Die weiter gehende Berufung wird zurückgewiesen.
Von den Kosten des Rechtsstreits haben der Kläger 3/4 und die Beklagte 1/4 zu tragen.
Das Urteil ist vorläufig vollstreckbar. Jede Partei darf die gegen sie gerichtete Vollstreckung durch Sicherheitsleistung oder Hinterlegung in Höhe von 110 % des aufgrund des Urteils vollstreckbaren Betrages abwenden, wenn nicht die andere Partei vor der Vollstreckung Sicherheit in Höhe von 110 % des jeweils zu vollstreckenden Betrages leistet.
Die Revision wird nicht zugelassen.
Gründe
I. Der Kläger nimmt die Beklagte wegen einer nach seiner Behauptung fehlerhaften Behandlung in der Zeit vom 24.02.2010 bis zum 16.03.2010 im Krankenhaus der Beklagten, in deren Rahmen dem Kläger eine Genesis-Knie-TEP-Protese links aufgrund eines Kniebinnenschadens implantiert worden ist, auf Schadensersatz und Schmerzensgeld sowie auf die Feststellung der Ersatzpflicht für weitere materielle und immaterielle Schäden in Anspruch.
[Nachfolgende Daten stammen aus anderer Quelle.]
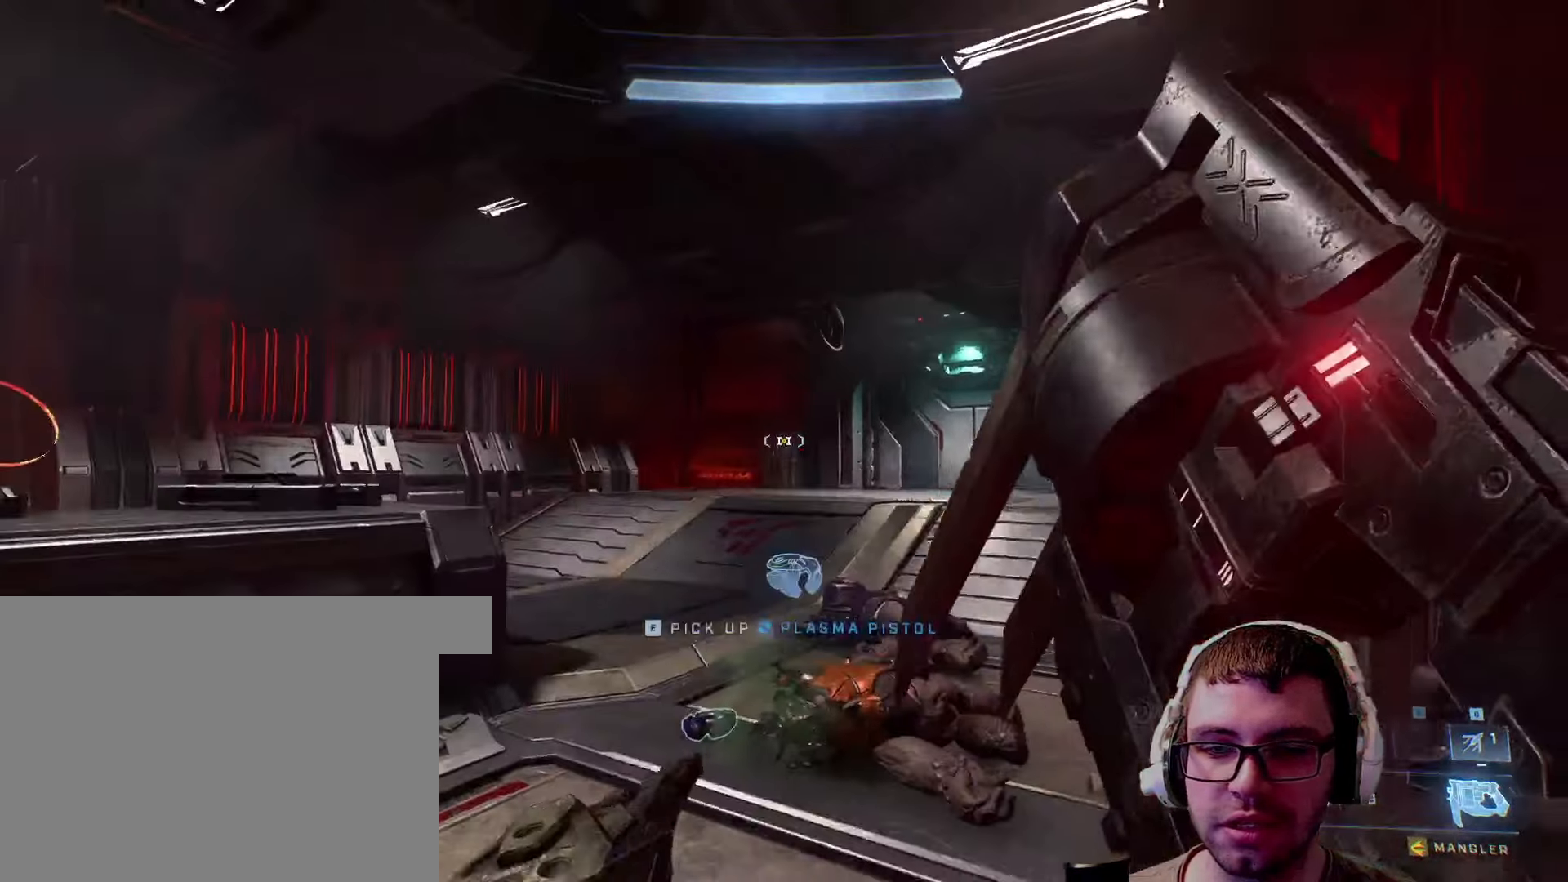
{"keys": ["w"], "mouse": [], "events": [[334, "a", "up"]]}
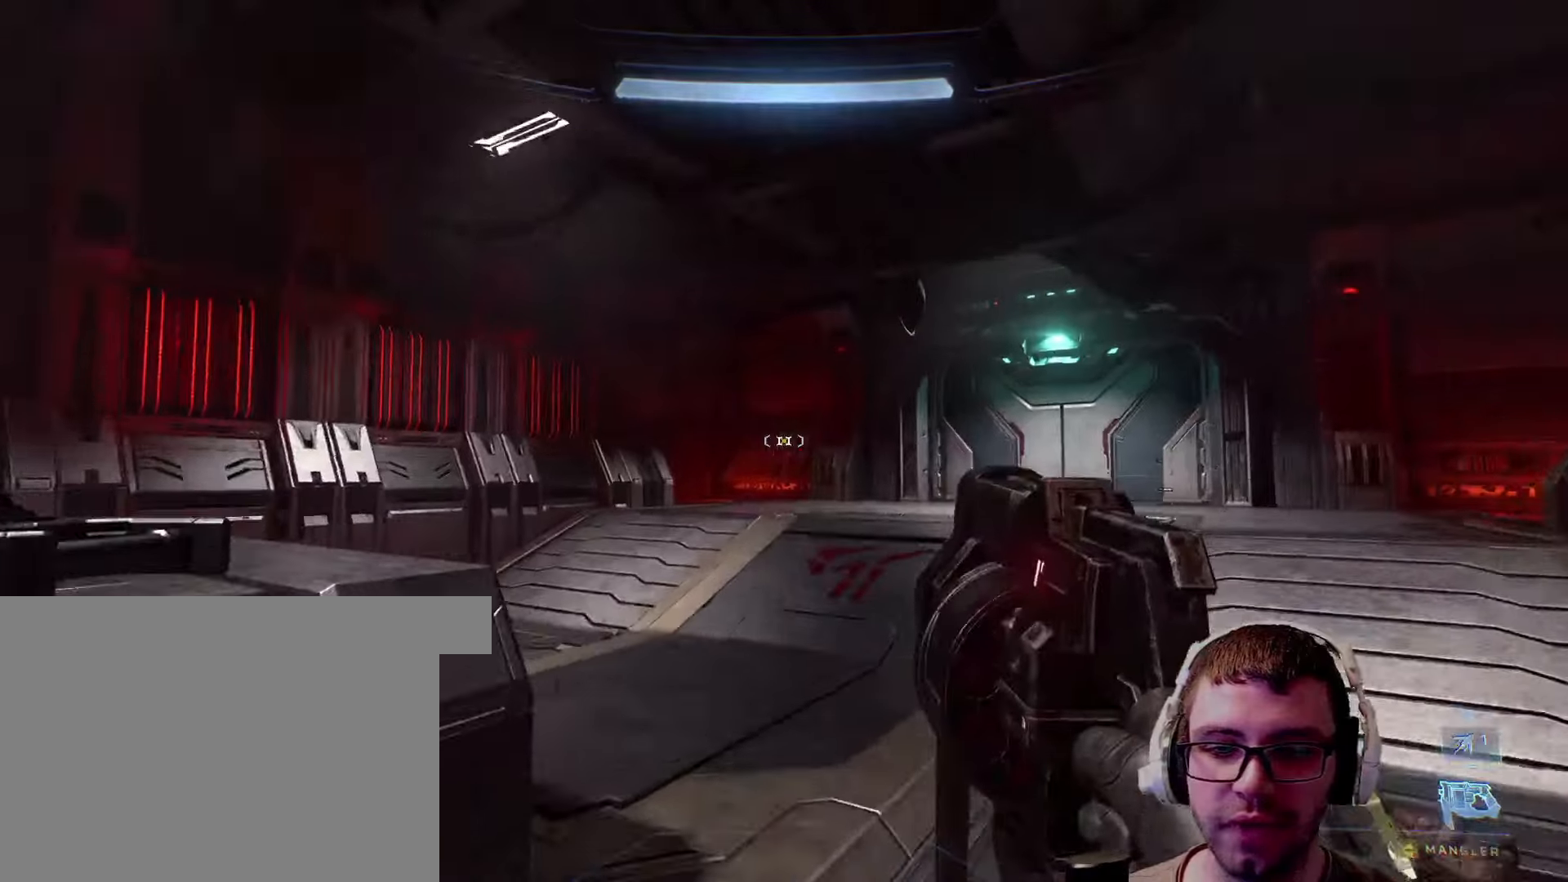
{"keys": ["w"], "mouse": [], "events": [[150, "r", "down"], [234, "r", "up"]]}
Der Kläger macht geltend, die Prothese sei bei der am 25.02.2010 durchgeführten Operation nicht fachgerecht implantiert worden, sondern nach der Operation sei eine Valgusfehlstellung von 15 verbunden mit einer Rotationsfehlstellung verblieben, weshalb am 16.11.2010 eine Revisionsoperation habe vorgenommen werden müssen. Dadurch habe sich eine Verlängerung der Behandlung um neun Monate ergeben. Der Kläger macht darüber hinaus geltend, infolge des fehlerhaften Eingriffs habe er seinen Beruf als Wasserbauwerker und Schichtleiter nicht mehr ausüben können und sei nunmehr dauerhaft arbeitsunfähig. Aufgrund seines schlechten Gesundheitszustandes habe er sein im Jahre 2006 erworbenes Haus verkaufen müssen und lebe nunmehr in einer Mietwohnung. Er begehrt ein Schmerzensgeld von mindestens 40.000 EUR sowie die Feststellung der Ersatzpflicht der Beklagten für weitere materielle Schäden für Vergangenheit und Zukunft sowie nicht vorhersehbare immaterielle Zukunftsschäden.
Auf die tatsächlichen Feststellungen des angefochtenen Urteils wird im Übrigen gemäß § 540 Abs. 1 Nr. 1 ZPO Bezug genommen.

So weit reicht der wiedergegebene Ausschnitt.